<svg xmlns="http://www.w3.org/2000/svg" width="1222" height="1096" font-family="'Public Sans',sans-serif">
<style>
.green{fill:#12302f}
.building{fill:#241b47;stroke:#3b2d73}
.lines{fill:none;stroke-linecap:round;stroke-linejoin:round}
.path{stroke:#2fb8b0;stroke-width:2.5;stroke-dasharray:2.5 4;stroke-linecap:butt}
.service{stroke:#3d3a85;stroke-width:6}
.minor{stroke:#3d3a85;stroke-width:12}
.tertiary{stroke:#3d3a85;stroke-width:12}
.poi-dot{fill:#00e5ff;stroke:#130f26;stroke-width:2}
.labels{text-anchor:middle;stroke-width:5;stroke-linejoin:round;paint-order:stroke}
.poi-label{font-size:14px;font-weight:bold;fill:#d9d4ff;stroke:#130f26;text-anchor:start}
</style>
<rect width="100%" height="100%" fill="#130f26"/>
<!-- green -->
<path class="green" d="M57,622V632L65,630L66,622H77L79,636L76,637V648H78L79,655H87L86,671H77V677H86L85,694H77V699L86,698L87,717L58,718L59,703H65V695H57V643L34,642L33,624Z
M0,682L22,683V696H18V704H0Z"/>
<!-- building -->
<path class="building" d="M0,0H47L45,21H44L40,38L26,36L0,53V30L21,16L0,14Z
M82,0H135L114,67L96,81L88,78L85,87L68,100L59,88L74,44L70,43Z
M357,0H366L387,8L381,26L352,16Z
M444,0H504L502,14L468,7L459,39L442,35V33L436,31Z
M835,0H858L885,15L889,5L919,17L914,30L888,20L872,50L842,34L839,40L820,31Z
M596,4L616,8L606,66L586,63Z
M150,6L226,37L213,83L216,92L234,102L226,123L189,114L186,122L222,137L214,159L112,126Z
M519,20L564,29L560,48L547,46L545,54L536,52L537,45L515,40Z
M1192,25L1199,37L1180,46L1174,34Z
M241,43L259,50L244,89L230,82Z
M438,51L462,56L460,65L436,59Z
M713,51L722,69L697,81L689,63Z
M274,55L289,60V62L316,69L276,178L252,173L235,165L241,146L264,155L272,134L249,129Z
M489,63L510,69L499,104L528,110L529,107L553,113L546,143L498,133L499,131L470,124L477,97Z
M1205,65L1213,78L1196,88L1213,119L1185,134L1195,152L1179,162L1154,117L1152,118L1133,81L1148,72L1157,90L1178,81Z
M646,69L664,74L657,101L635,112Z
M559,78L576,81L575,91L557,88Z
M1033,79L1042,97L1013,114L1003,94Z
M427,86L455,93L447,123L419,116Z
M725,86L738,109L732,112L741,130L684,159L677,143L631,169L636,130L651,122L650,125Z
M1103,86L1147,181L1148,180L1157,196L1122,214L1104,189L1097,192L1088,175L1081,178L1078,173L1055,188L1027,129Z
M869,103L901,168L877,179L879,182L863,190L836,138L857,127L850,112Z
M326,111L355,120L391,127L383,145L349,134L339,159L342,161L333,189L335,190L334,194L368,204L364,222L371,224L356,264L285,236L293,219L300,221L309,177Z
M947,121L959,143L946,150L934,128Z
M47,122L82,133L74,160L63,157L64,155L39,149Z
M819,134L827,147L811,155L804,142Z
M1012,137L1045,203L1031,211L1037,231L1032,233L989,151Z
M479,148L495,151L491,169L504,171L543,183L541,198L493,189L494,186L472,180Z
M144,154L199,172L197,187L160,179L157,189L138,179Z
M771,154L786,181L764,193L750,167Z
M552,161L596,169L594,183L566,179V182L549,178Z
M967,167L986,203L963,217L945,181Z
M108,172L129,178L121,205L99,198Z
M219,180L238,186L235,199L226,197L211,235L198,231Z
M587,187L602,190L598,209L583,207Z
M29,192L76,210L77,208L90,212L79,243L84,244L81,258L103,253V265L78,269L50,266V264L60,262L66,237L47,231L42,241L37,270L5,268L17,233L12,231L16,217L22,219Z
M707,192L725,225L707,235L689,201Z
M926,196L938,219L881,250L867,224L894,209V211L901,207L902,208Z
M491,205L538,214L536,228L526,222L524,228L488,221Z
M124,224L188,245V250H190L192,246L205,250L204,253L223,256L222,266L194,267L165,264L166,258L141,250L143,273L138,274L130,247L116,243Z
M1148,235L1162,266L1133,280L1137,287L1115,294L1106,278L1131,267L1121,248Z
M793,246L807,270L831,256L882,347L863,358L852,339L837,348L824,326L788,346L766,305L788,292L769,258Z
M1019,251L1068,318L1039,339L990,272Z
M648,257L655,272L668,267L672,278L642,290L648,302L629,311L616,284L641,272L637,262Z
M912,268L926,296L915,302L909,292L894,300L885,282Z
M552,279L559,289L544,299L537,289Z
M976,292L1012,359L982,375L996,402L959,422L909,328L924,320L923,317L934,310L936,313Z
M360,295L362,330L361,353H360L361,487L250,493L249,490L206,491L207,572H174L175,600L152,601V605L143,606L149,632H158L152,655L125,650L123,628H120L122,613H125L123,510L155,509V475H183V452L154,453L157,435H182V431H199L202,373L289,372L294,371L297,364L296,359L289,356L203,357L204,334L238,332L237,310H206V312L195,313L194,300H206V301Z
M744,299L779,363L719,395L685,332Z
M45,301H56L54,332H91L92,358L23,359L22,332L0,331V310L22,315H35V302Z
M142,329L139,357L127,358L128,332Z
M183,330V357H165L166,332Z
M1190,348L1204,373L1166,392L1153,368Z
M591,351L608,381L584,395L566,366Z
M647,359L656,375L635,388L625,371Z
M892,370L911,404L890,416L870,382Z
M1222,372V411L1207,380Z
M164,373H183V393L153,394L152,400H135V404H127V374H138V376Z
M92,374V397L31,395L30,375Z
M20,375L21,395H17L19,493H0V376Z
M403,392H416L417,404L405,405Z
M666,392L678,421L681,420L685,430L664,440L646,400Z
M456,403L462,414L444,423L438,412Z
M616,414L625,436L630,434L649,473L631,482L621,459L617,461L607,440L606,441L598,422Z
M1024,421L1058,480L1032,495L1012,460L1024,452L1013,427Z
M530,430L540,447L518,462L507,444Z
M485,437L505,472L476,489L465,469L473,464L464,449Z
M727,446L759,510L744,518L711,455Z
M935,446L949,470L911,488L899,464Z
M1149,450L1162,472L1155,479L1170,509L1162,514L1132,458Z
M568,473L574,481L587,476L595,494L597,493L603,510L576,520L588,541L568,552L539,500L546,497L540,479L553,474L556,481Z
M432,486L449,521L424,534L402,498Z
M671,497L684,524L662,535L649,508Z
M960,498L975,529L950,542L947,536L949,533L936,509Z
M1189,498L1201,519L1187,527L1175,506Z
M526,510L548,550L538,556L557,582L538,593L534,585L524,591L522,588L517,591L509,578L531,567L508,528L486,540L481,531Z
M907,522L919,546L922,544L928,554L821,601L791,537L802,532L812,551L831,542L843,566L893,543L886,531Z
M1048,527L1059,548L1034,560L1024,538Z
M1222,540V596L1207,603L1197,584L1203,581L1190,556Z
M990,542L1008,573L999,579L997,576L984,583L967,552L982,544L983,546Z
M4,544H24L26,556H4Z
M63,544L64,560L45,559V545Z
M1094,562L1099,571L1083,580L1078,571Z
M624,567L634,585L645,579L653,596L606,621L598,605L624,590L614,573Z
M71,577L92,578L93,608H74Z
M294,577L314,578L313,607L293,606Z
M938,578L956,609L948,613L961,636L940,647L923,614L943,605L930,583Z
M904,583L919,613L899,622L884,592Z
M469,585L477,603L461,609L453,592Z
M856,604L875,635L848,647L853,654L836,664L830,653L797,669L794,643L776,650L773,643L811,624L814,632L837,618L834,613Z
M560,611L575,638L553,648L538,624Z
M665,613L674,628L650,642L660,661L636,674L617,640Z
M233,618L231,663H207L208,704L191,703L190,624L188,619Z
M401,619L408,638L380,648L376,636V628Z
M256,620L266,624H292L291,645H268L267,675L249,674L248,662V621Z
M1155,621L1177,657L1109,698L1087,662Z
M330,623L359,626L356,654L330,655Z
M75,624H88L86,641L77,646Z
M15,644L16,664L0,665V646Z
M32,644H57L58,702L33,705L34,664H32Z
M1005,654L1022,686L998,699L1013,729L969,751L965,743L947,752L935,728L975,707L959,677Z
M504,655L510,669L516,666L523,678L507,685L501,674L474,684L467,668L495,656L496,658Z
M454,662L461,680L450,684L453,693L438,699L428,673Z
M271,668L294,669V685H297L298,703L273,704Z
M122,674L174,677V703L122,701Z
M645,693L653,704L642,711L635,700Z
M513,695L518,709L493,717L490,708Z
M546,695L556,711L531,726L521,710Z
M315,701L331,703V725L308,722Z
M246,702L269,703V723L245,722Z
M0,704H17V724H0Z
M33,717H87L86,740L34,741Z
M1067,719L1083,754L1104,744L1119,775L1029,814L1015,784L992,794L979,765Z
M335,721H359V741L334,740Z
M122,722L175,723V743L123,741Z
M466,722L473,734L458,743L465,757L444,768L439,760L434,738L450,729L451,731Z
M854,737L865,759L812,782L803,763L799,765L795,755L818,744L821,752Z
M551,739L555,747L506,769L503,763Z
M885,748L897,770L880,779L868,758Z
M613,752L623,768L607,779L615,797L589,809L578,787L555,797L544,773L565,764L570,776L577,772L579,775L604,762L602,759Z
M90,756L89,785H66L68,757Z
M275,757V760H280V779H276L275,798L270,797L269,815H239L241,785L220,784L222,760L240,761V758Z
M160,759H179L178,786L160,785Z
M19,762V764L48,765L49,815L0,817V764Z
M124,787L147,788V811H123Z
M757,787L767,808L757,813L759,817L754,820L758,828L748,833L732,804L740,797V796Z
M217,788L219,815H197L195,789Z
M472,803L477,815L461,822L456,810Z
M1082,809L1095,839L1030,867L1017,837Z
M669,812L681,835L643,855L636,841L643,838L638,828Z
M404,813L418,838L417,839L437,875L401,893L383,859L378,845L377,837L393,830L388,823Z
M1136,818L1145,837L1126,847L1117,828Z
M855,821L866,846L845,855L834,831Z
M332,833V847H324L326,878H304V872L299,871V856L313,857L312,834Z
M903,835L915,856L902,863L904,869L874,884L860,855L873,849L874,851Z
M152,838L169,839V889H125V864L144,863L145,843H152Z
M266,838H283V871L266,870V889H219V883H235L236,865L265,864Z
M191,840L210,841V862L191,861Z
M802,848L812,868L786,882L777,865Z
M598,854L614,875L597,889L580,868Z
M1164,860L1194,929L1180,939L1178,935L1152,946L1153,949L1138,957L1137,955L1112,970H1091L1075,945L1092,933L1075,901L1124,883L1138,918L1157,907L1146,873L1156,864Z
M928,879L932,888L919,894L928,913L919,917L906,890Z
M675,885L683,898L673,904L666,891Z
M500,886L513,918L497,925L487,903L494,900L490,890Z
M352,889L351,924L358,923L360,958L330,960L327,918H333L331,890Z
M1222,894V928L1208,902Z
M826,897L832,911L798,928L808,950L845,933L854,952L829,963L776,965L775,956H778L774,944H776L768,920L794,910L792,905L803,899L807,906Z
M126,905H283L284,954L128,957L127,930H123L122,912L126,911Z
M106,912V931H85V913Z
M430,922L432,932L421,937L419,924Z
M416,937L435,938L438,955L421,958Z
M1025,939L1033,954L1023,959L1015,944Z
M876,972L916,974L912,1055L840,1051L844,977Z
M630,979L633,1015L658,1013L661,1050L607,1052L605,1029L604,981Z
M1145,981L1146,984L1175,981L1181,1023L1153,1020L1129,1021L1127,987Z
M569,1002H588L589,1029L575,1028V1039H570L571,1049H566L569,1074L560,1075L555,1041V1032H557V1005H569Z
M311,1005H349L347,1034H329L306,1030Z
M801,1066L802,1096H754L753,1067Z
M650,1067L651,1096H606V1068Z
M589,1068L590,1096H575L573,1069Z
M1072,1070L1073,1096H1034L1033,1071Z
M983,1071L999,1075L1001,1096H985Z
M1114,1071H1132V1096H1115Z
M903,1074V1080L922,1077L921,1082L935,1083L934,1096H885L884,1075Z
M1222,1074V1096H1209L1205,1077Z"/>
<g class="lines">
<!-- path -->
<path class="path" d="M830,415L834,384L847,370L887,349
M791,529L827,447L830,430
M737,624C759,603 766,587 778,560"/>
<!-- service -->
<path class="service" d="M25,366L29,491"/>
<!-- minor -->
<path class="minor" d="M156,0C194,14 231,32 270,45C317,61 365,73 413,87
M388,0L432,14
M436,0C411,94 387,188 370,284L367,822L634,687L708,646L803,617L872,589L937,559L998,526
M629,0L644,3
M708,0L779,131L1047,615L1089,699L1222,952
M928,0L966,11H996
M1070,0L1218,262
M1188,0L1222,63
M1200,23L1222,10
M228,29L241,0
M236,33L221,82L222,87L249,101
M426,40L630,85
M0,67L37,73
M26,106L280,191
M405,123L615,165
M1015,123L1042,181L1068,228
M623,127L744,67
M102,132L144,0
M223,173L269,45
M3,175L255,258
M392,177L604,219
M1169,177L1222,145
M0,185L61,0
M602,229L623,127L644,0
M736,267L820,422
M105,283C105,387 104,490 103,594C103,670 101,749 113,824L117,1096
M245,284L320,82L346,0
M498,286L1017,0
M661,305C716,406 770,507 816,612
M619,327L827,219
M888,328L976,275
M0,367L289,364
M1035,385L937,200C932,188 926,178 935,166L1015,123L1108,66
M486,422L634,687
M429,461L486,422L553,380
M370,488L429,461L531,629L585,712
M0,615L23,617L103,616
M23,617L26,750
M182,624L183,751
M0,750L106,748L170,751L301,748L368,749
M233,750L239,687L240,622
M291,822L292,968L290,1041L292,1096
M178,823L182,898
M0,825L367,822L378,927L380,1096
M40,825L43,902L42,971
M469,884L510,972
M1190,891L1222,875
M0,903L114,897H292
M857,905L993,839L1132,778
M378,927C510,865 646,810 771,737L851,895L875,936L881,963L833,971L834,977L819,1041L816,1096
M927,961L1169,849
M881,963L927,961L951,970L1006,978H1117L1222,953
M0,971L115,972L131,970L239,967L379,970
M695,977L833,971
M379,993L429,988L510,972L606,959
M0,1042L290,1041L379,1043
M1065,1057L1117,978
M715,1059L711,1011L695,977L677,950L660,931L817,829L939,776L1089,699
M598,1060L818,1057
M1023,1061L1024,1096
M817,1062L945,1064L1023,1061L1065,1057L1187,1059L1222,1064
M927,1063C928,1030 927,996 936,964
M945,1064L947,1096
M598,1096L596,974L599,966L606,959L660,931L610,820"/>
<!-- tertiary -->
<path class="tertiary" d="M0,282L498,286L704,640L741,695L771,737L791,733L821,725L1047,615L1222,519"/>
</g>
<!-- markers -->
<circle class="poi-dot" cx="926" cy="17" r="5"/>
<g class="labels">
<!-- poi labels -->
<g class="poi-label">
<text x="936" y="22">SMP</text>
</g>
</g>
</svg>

• Task goal: Your task is to list each line of the records with the word "linejoin".

• Result for this exercise:
.lines{fill:none;stroke-linecap:round;stroke-linejoin:round}
.labels{text-anchor:middle;stroke-width:5;stroke-linejoin:round;paint-order:stroke}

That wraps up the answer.